— WORK ITEM —
When the line containing "nose: (70, 139)" is found in the data below, give it again along with every later line, exactly; drop the pictures.

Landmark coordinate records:
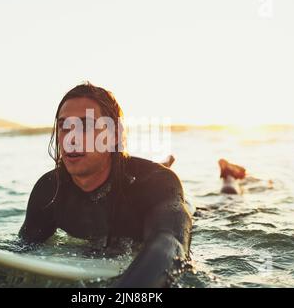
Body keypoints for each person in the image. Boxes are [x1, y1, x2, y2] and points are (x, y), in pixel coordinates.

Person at [19, 82, 192, 287]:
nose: (70, 139)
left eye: (86, 125)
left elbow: (170, 244)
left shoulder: (154, 184)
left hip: (173, 208)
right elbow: (23, 250)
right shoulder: (49, 190)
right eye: (64, 126)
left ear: (115, 135)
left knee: (226, 193)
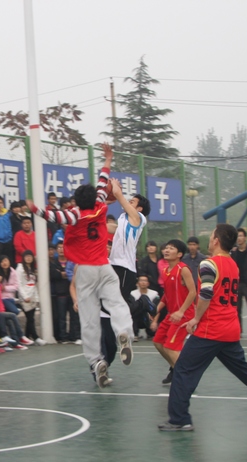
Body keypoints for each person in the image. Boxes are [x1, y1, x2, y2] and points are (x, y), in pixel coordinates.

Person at [159, 224, 247, 432]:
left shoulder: (209, 263)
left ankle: (179, 419)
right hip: (230, 329)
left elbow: (206, 293)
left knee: (183, 369)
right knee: (245, 371)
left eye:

— REPLY TO THE TASK —
nose: (70, 139)
left eye: (86, 125)
left elbow: (170, 244)
left shoulder: (154, 184)
left hip: (173, 208)
right elbow: (23, 250)
right shoulder: (49, 190)
right eye: (64, 126)
left ear: (115, 135)
left knee: (226, 193)
Body keypoints for each person in the image. Boxes are [x1, y1, x2, y2] and points are (x, y), in pixel coordinates.

Person at [159, 224, 247, 432]:
left shoulder: (209, 263)
left ankle: (179, 419)
right hip: (230, 329)
left elbow: (206, 293)
left knee: (183, 369)
right knee: (245, 371)
left eye:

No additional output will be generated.